YOUR ASSIGNMENT:
Your copy of the lines below must match them exactly and contain no images.

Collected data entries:
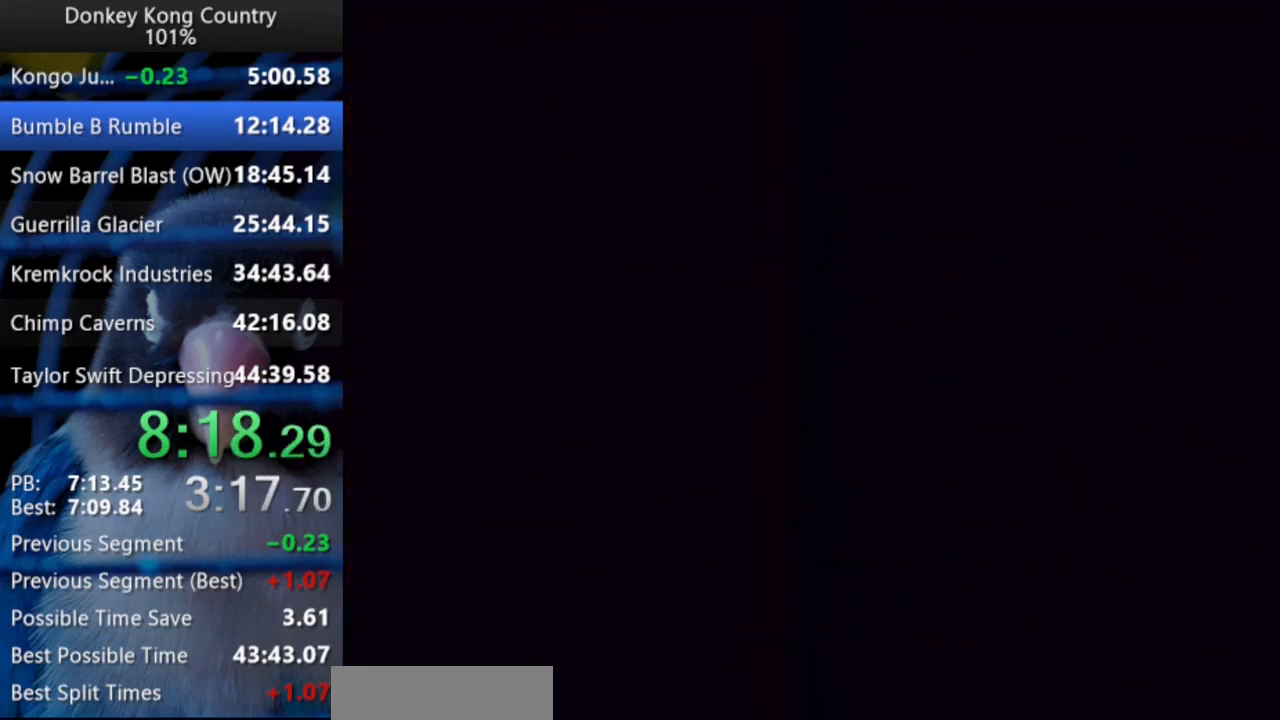
{"dt_ms": 500, "buttons": ["A", "X", "Y"], "events": [[17, "A", "up"], [17, "X", "up"], [33, "Y", "up"], [67, "A", "down"], [67, "X", "down"], [67, "Y", "down"], [100, "A", "up"], [100, "X", "up"], [150, "Y", "up"], [167, "X", "down"], [183, "A", "down"], [183, "Y", "down"], [200, "A", "up"], [200, "X", "up"], [233, "Y", "up"], [267, "X", "down"], [283, "A", "down"], [283, "Y", "down"], [300, "A", "up"], [300, "X", "up"], [350, "Y", "up"], [367, "X", "down"], [400, "A", "down"], [417, "Y", "down"], [433, "A", "up"], [433, "X", "up"], [467, "A", "down"], [467, "X", "down"], [467, "Y", "up"], [500, "Y", "down"]]}
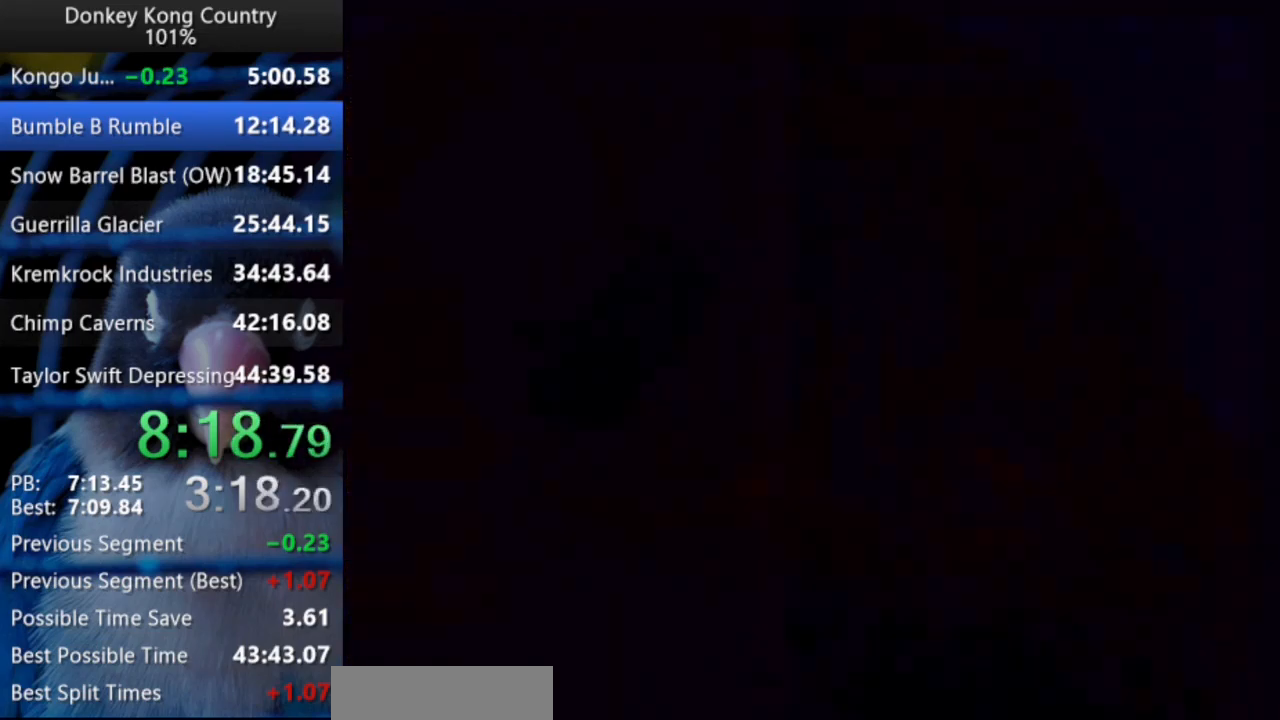
{"dt_ms": 500, "buttons": ["A", "X"], "events": [[17, "A", "up"], [17, "X", "up"], [50, "Y", "up"], [67, "X", "down"], [83, "A", "down"], [100, "Y", "down"], [117, "A", "up"], [117, "X", "up"], [167, "Y", "up"], [183, "X", "down"], [200, "A", "down"], [217, "A", "up"], [217, "X", "up"], [217, "Y", "down"], [250, "X", "down"], [250, "Y", "up"], [267, "A", "down"], [317, "Y", "down"], [333, "A", "up"], [333, "X", "up"], [367, "Y", "up"], [383, "X", "down"], [400, "A", "down"], [417, "X", "up"], [417, "Y", "down"], [433, "A", "up"], [483, "A", "down"], [483, "X", "down"], [483, "Y", "up"]]}
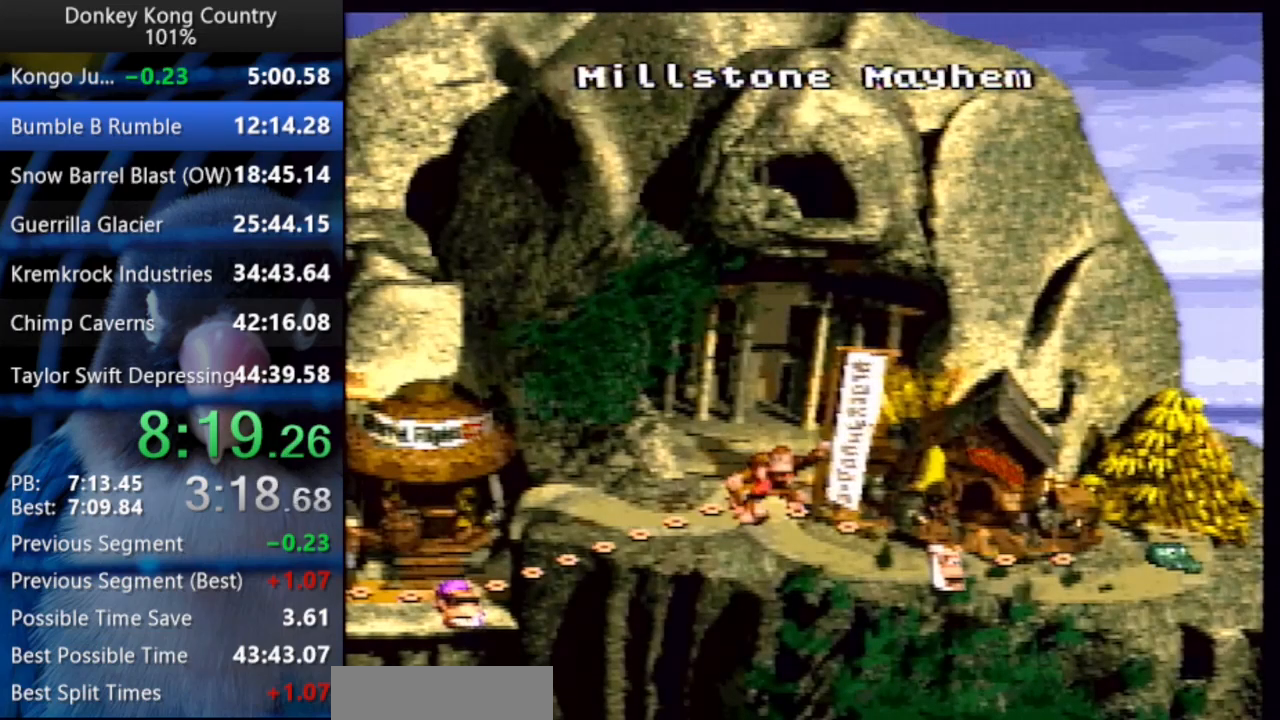
{"dt_ms": 500, "buttons": [], "events": [[17, "A", "up"], [17, "X", "up"], [17, "Y", "down"], [83, "X", "down"], [83, "Y", "up"], [100, "A", "down"], [117, "X", "up"], [133, "A", "up"], [133, "Y", "down"], [183, "Y", "up"], [200, "A", "down"], [200, "X", "down"], [233, "A", "up"], [233, "X", "up"], [233, "Y", "down"], [283, "A", "down"], [283, "X", "down"], [283, "Y", "up"], [333, "X", "up"], [333, "Y", "down"], [350, "A", "up"], [400, "A", "down"], [400, "X", "down"], [400, "Y", "up"], [433, "X", "up"], [433, "Y", "down"], [450, "A", "up"], [500, "Y", "up"]]}
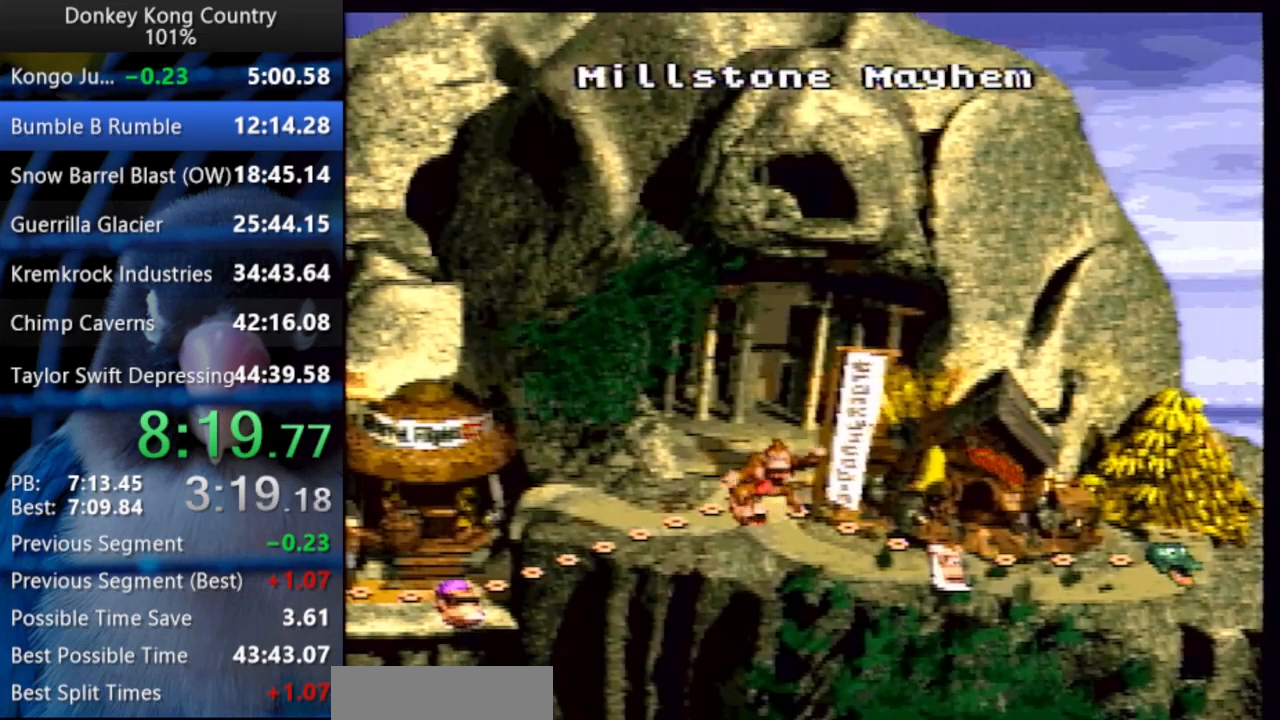
{"dt_ms": 500, "buttons": [], "events": [[17, "A", "down"], [33, "A", "up"], [33, "Y", "down"], [100, "A", "down"], [100, "X", "down"], [100, "Y", "up"], [133, "A", "up"], [133, "X", "up"], [133, "Y", "down"], [183, "X", "down"], [183, "Y", "up"], [200, "A", "down"], [250, "A", "up"], [250, "X", "up"]]}
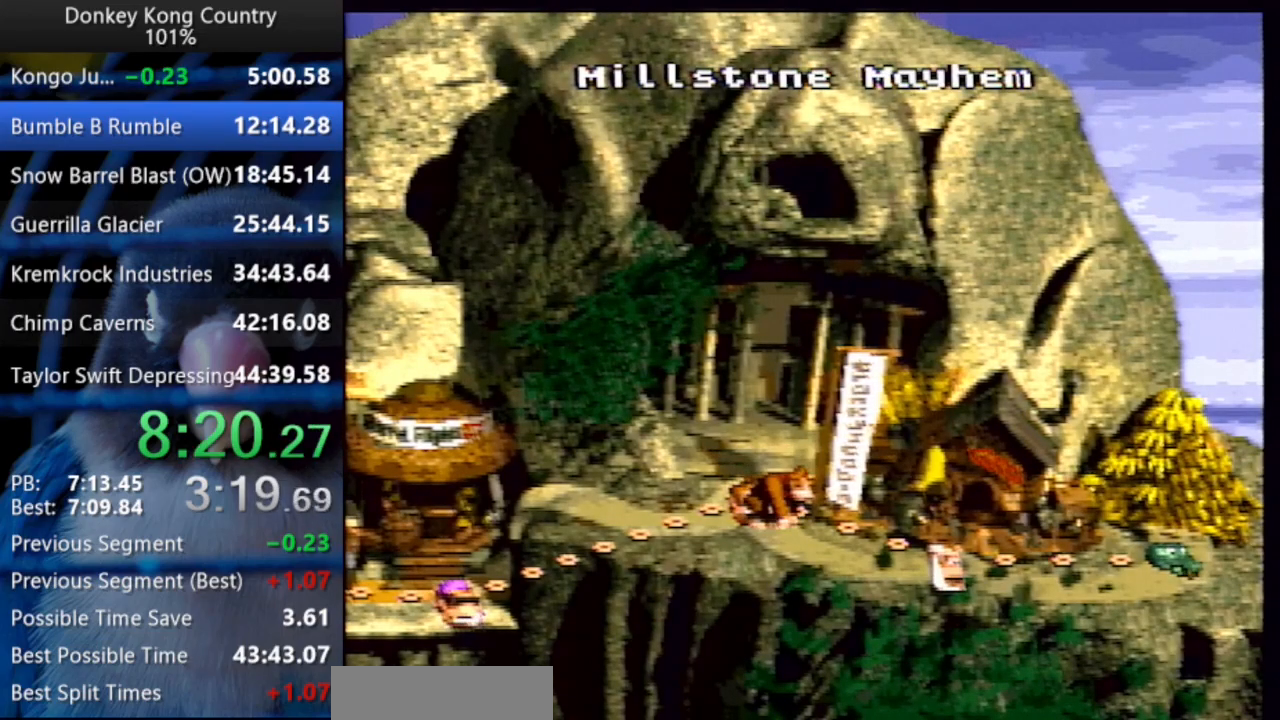
{"dt_ms": 500, "buttons": [], "events": []}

RESULT FOR THIS EXERCISE:
{"dt_ms": 500, "buttons": ["A", "X", "Y"], "events": [[17, "A", "up"], [17, "X", "up"], [33, "Y", "up"], [67, "A", "down"], [67, "X", "down"], [67, "Y", "down"], [100, "A", "up"], [100, "X", "up"], [150, "Y", "up"], [167, "X", "down"], [183, "A", "down"], [183, "Y", "down"], [200, "A", "up"], [200, "X", "up"], [233, "Y", "up"], [267, "X", "down"], [283, "A", "down"], [283, "Y", "down"], [300, "A", "up"], [300, "X", "up"], [350, "Y", "up"], [367, "X", "down"], [400, "A", "down"], [417, "Y", "down"], [433, "A", "up"], [433, "X", "up"], [467, "A", "down"], [467, "X", "down"], [467, "Y", "up"], [500, "Y", "down"]]}
{"dt_ms": 500, "buttons": ["A", "X"], "events": [[17, "A", "up"], [17, "X", "up"], [50, "Y", "up"], [67, "X", "down"], [83, "A", "down"], [100, "Y", "down"], [117, "A", "up"], [117, "X", "up"], [167, "Y", "up"], [183, "X", "down"], [200, "A", "down"], [217, "A", "up"], [217, "X", "up"], [217, "Y", "down"], [250, "X", "down"], [250, "Y", "up"], [267, "A", "down"], [317, "Y", "down"], [333, "A", "up"], [333, "X", "up"], [367, "Y", "up"], [383, "X", "down"], [400, "A", "down"], [417, "X", "up"], [417, "Y", "down"], [433, "A", "up"], [483, "A", "down"], [483, "X", "down"], [483, "Y", "up"]]}
{"dt_ms": 500, "buttons": [], "events": [[17, "A", "up"], [17, "X", "up"], [17, "Y", "down"], [83, "X", "down"], [83, "Y", "up"], [100, "A", "down"], [117, "X", "up"], [133, "A", "up"], [133, "Y", "down"], [183, "Y", "up"], [200, "A", "down"], [200, "X", "down"], [233, "A", "up"], [233, "X", "up"], [233, "Y", "down"], [283, "A", "down"], [283, "X", "down"], [283, "Y", "up"], [333, "X", "up"], [333, "Y", "down"], [350, "A", "up"], [400, "A", "down"], [400, "X", "down"], [400, "Y", "up"], [433, "X", "up"], [433, "Y", "down"], [450, "A", "up"], [500, "Y", "up"]]}
{"dt_ms": 500, "buttons": [], "events": [[17, "A", "down"], [33, "A", "up"], [33, "Y", "down"], [100, "A", "down"], [100, "X", "down"], [100, "Y", "up"], [133, "A", "up"], [133, "X", "up"], [133, "Y", "down"], [183, "X", "down"], [183, "Y", "up"], [200, "A", "down"], [250, "A", "up"], [250, "X", "up"]]}
{"dt_ms": 500, "buttons": [], "events": []}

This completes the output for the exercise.